Given the wonderful photothermal properties and excessive biocompatibility of N-CDs, their in vivo antitumor efficiency was assessed underneath NIR irradiation (Fig. S11). Tumor-bearing mice had been randomly divided into six teams and handled with PBS, N-CDs alone, 808 nm laser alone, 1060 nm laser alone, N-CDs + 808 nm laser, and N-CDs + 1060 nm laser, respectively. To attenuate potential photodamage to wholesome tissue, the laser energy density was maintained at a comparatively low of 1.0 W·cm^− 2. The infrared thermograms and temperature adjustments on the tumor websites had been monitored utilizing an infrared digicam. As proven in Fig. 5d and e, the N-CDs + 808 nm and N-CDs + 1060 nm teams exhibited a big temperature improve on the tumor websites, whereas the teams receiving solely laser irradiation (808–1060 nm) confirmed minimal temperature adjustments. After 4 min of irradiation, the tumor temperature within the N-CDs + 808 nm and N-CDs + 1060 nm teams rose from 35.2 °C to 58.5 °C and from 34.0 °C to 52.8 °C, respectively. In distinction, the 808 nm and 1060 nm management teams confirmed negligible temperature adjustments (roughly 4.7 °C and a couple of.6 °C, respectively). As well as, no important fluctuations in physique weight had been noticed in the course of the 14-day remedy interval (Fig. 5f), indicating that N-CDs cased minimal systemic uncomfortable side effects.

As proven in Fig. 5g and h, the tumors in N-CDs + 808 nm group had been utterly eradicated, whereas these within the N-CDs + 1060 nm group had been almost ablated. In distinction, tumors in management teams continued to develop quickly, visually confirming the superior tumor development inhibition within the N-CDs + 808 nm and N-CDs + 1060 nm remedies. Moreover, no tumor recurrence was noticed in the course of the follow-up interval, demonstrating the effectiveness of N-CDs in stopping tumor regrowth.

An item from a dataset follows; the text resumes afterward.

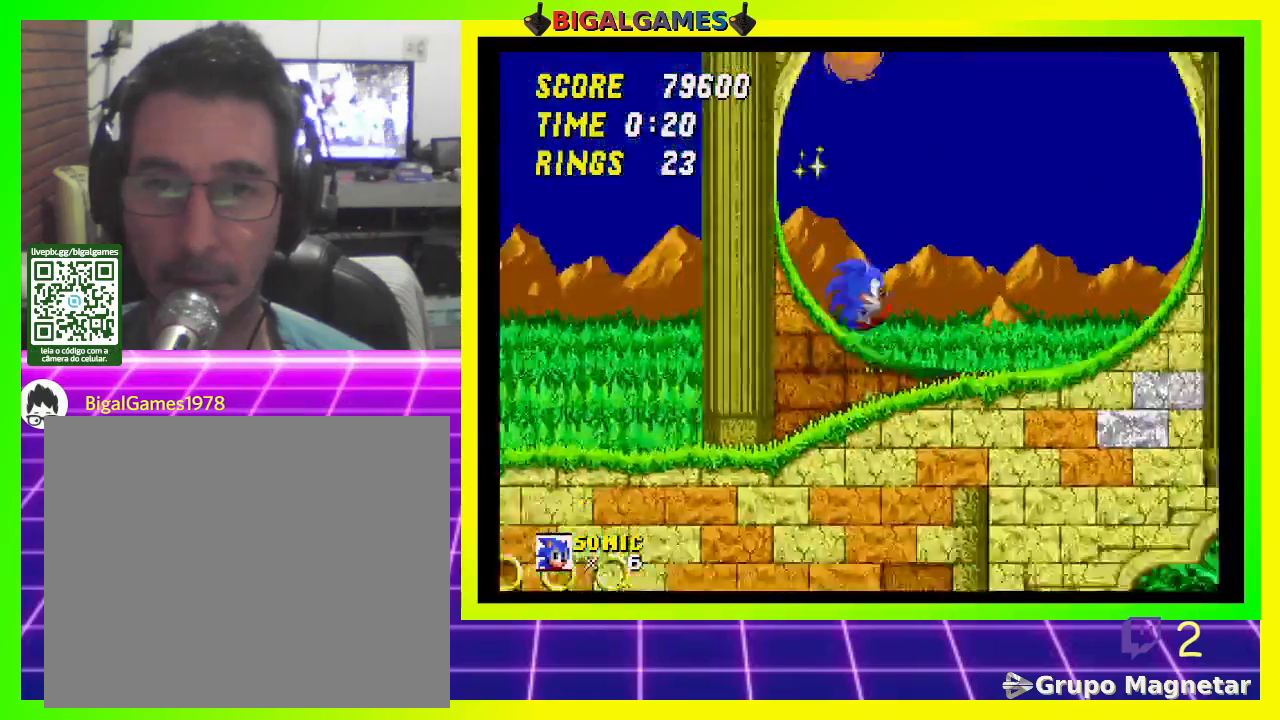
{"buttons": ["CROSS", "DPAD_DOWN"], "left_stick": "center", "right_stick": "center", "events": [[367, "CROSS", "down"]]}
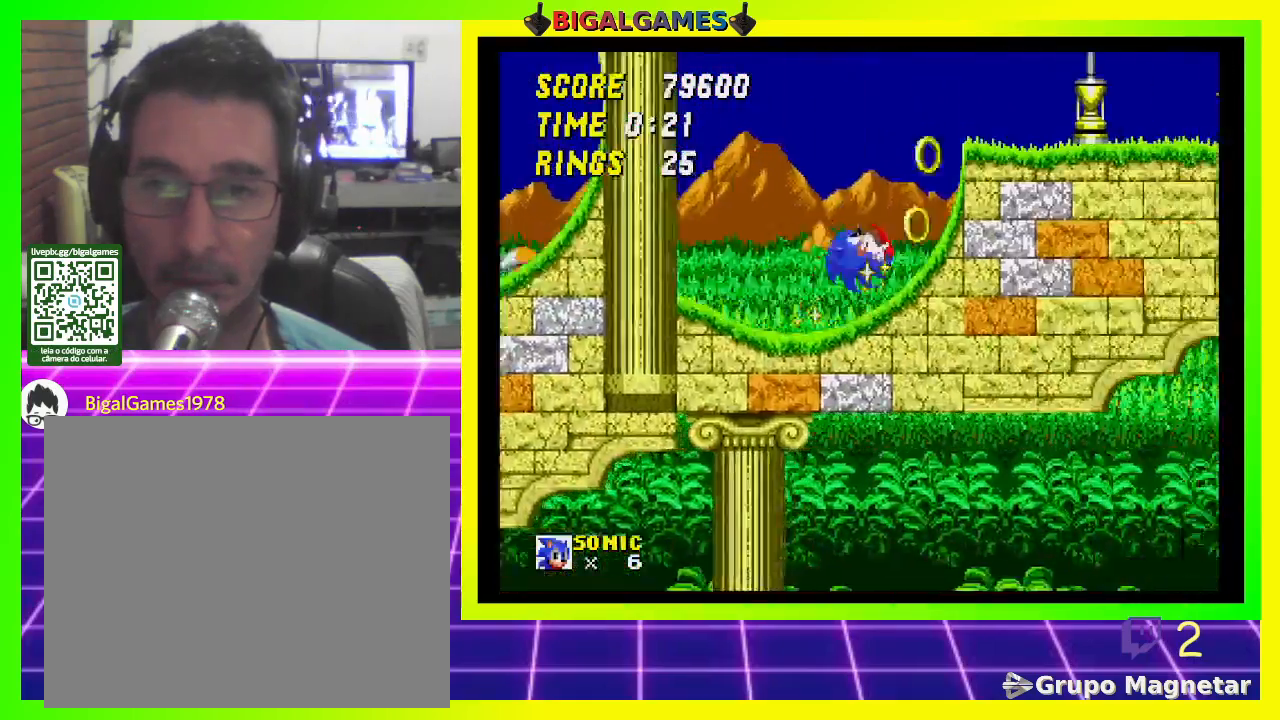
{"buttons": ["DPAD_DOWN", "DPAD_RIGHT"], "left_stick": "center", "right_stick": "center", "events": [[367, "CROSS", "up"], [400, "DPAD_RIGHT", "down"]]}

Subsequently, histological evolution of main organs (coronary heart, lungs, kidneys, liver, and spleen) from the handled mice revealed no important pathological adjustments in both the management or experimental teams. This discovering additional helps the security profile of N-CDs for vivo purposes (Fig. S12).

Moreover, histological examination of tumor tissue sections from the remedy teams revealed pronounced indicators of apoptosis and necrosis, whereas the management group exhibited no important mobile harm (Fig. S13). These observations underscore the sturdy photothermal therapeutic efficacy of N-CDs, highlighting their potential as a promising and protected modality for most cancers remedy.